Pauline did not know how her cheeks were glowing and her eyes were sparkling as she now quickly said, after having swept her gaze along the groups of guests not far away.

"And this is what you call making order out of chaos? Ah, yes, I understand. It is very delightful to contemplate. It quite stirs one with ambition. It is like having the merciless and senseless snobbery of mere fashionable life given a reasonable, animating motive. I should like to take upon myself such a task." Here she suddenly frowned in a moderate but rather distressed way. "Not long ago," she went on, "Mr. Kindelon told me that I would find no literary society in New York. But I contested this point. I'm inclined to contest it still, though you have shaken my faith, I admit."

"The word 'literary' is very specializing," said Mrs.

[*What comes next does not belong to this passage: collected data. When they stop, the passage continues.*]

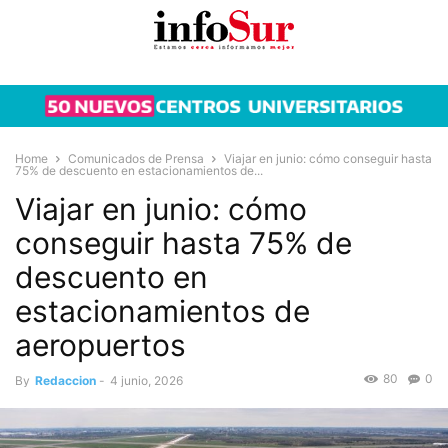
Home
Comunicados de Prensa
Viajar en junio: cómo conseguir hasta
75% de descuento en estacionamientos de...
Viajar en junio: cómo
conseguir hasta 75% de
descuento en
estacionamientos de
aeropuertos
80
0
By
Redaccion
-
4 junio, 2026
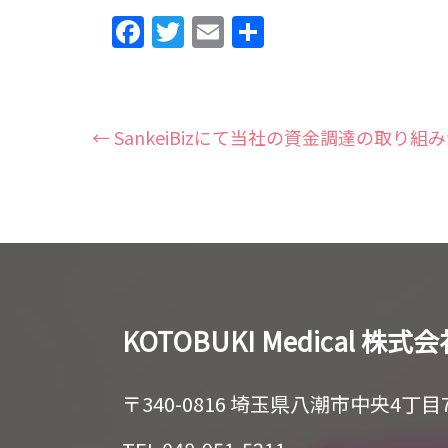
Facebook
Twitter
Email
共
有
←
SankeiBizにて当社の資金調達の取り
KOTOBUKI Medical 株式
〒340-0816 埼玉県八潮市中央4丁目7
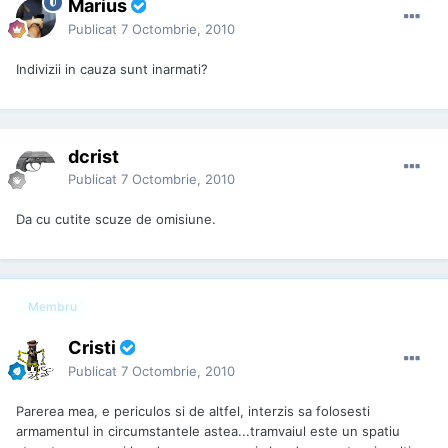
Marius
Publicat
7 Octombrie, 2010
Indivizii in cauza sunt inarmati?
dcrist
Publicat
7 Octombrie, 2010
Da cu cutite scuze de omisiune.
Membru
Cristi
Publicat
7 Octombrie, 2010
Parerea mea, e periculos si de altfel, interzis sa folosesti
armamentul in circumstantele astea...tramvaiul este un spatiu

Dares. She had drooped her large, musing eyes.

"Do you mean that for an evasion?" asked Pauline with a tart pungency that she at once regretted as almost discourteous. "Allow," she went on, promptly softening her tone, "that the word does cover a multitude of definitions as I use it—that it is used faute de mieux, and that no society has ever existed anywhere which one could call strictly literary. Come, then, my dear Mrs. Dares, allowing all this, do you consider that Mr. Kindelon was right? Is it all chaos to-day in New York? Is there no gleam of order?" And here Pauline broke into a furtive tremor of laughter. "Must I begin my good work at the very earliest possible beginning if I am to commence at all?"

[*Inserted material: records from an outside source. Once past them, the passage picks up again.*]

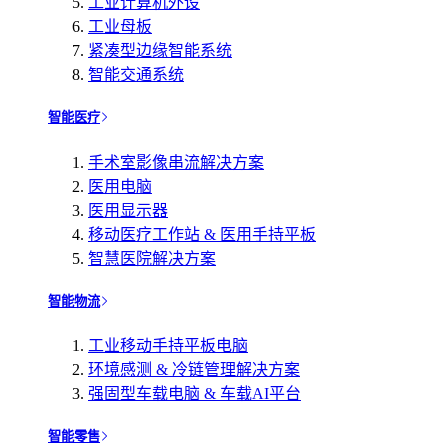
工业计算机外设
工业母板
紧凑型边缘智能系统
智能交通系统
智能医疗
手术室影像串流解决方案
医用电脑
医用显示器
移动医疗工作站 & 医用手持平板
智慧医院解决方案
智能物流
工业移动手持平板电脑
环境感测 & 冷链管理解决方案
强固型车载电脑 & 车载AI平台
智能零售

Mrs. Dares's dark eyes seemed to smile now, if her lips did not. "Yes," she said. "Mr. Kindelon was right. You are to begin at the very beginning.—In London it is so different," she went on, lapsing into the meditative seriousness from which nothing could permanently distract her. "I spent a happy and memorable month there not many years ago. It was a delicious holiday, taken because of overwork here at home, and a blessed medicine I found it. I had brought with me a few lucky letters. They opened doors to me, and beyond those doors I met faces and voices full of a precious welcome. You would know the names of not a few of those who were gracious to me; they are names that are household words. And there, in London, I saw, strongly established, a dignified, important and influential society. Rarely, once in a while, I met some man or woman with a title, but he or she had always either done something to win the title, or something—if it was inherited—to outshine it. I did not stay long enough to pick flaws, to cavil; I enjoyed and appreciated—and I have never forgotten!"

Just at this point, and somewhat to Pauline's secret annoyance, Kindelon returned with a lady at his side. Pauline was soon told the lady's name, and as she heard it her annoyance was swiftly dissipated by a new curiosity. She at once concluded that Miss Cora Dares bore very slight resemblance to her mother. She was taller, and her figure was of a full if not generous moulding. Her rippled chestnut hair grew low over the forehead; almost too low for beauty, though her calm, straight-featured face, lit by a pair of singularly luminous blue eyes, and ending in a deep-dimpled chin of exquisite symmetry, needed but a glance to make good its attractive claim. Miss Cora Dares was quite profuse in her smiles; she gave Pauline, while taking the latter's hand, a very bright and charming one, which made her look still less like her mother.